Contudo, como soe de ser na tradição mineira, quando ele resolve fazer samba, faz muito bem. Digo tradição mineira porque o chatíssimo João Bosco é dos maiores sambistas do país, quando faz sambões como Incompatibilidade de Gênios, Prét-a-porter de Tafetá, Princesa do Daomé, Toma Lá Dá Cá, entre outros mais conhecidos. Clara Nunes, uma das maiores interpretes do Brasil no sambão-enredo (talvez a única mulher neste gênero), era mineira; e Ataulfo Alves também.
Talvez porque Minas é o meio do caminho entre o lugar que criou o samba, a Bahia, e o lugar que o aprimorou, o Rio de Janeiro.
Contudo, o principal é: ninguém pode questionar o fato de que Vander Lee faz canções. Melosas, bregas, ana-carolinicamente óbvias, ruins – mas canções! É, neste sentido, digno de mérito: está entre os que retomou este formato (no caso dele, nas mais variadas direções: da balada ao rockinho, da moda de viola ao sambinha). Sinal dos tempos – e do equivoco de Chico Buarque em dizer que a canção morreu.

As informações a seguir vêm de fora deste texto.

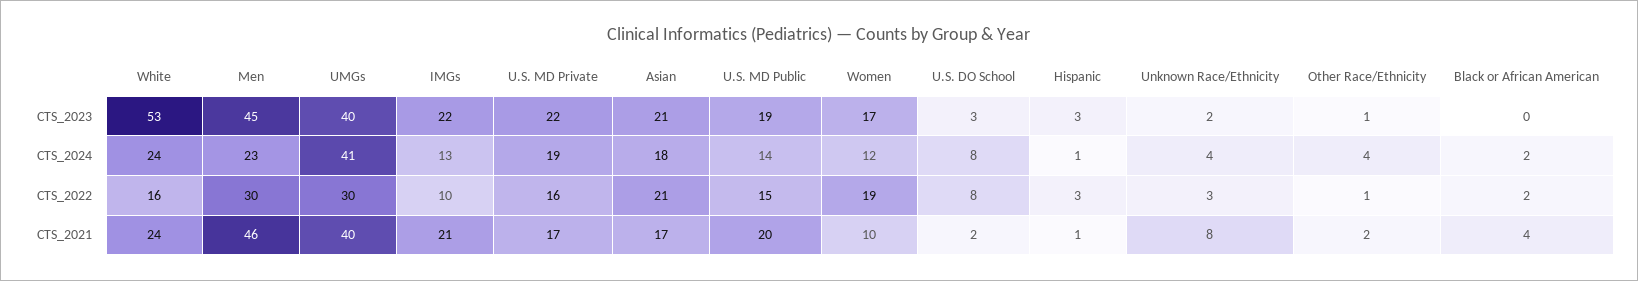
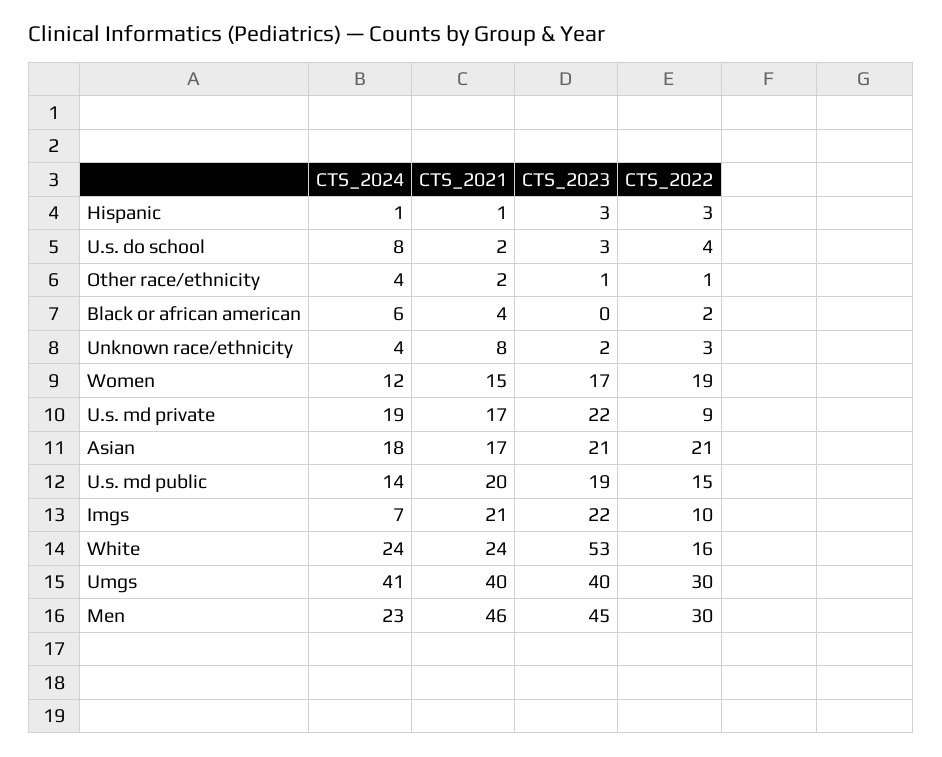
IMGs, CTS_2024: 13 -> 7
Black or African American, CTS_2024: 2 -> 6
U.S. MD Private, CTS_2022: 16 -> 9
U.S. DO School, CTS_2022: 8 -> 4
Women, CTS_2021: 10 -> 15

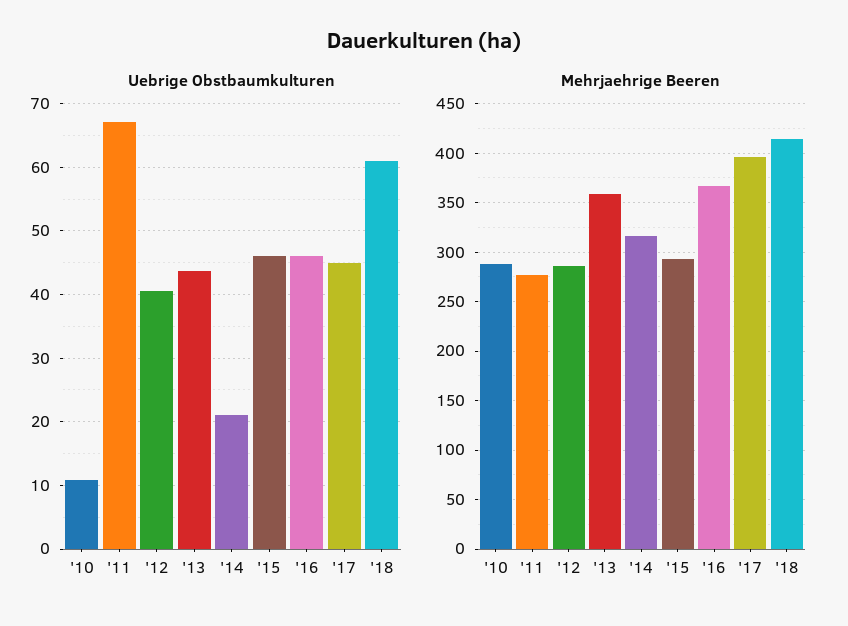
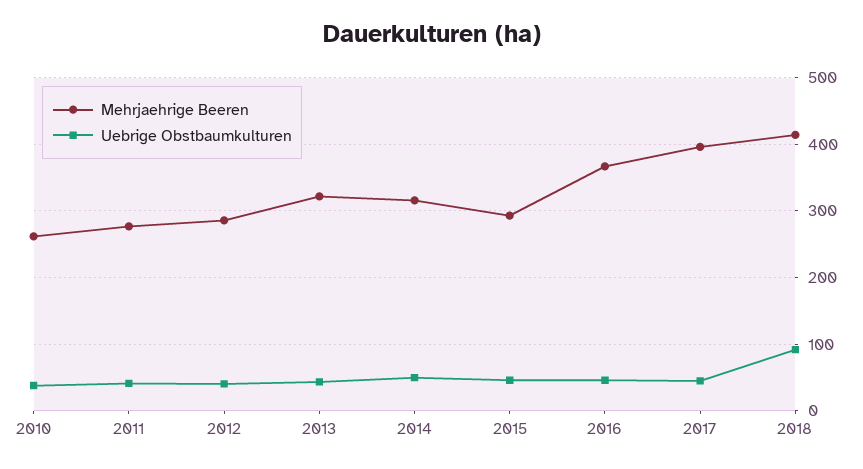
Uebrige Obstbaumkulturen, '10: 11 -> 40
Uebrige Obstbaumkulturen, '11: 67 -> 40
Uebrige Obstbaumkulturen, '14: 21 -> 50
Uebrige Obstbaumkulturen, '18: 61 -> 90
Mehrjaehrige Beeren, '10: 290 -> 260
Mehrjaehrige Beeren, '13: 360 -> 320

Por isso, vale lembrar hoje, no Dia da Consciência Negra, que Minas é um estado quase tão negro quanto a Bahia e o Rio; e que lá, a escravatura pesou talvez mais, só que de modo silencioso, escondido nas montanhas imprescrutáveis onde o oculto do mistério se escondeu.
Dois ótimos sambinhas, portanto, do não obstante detestável Vander Lee.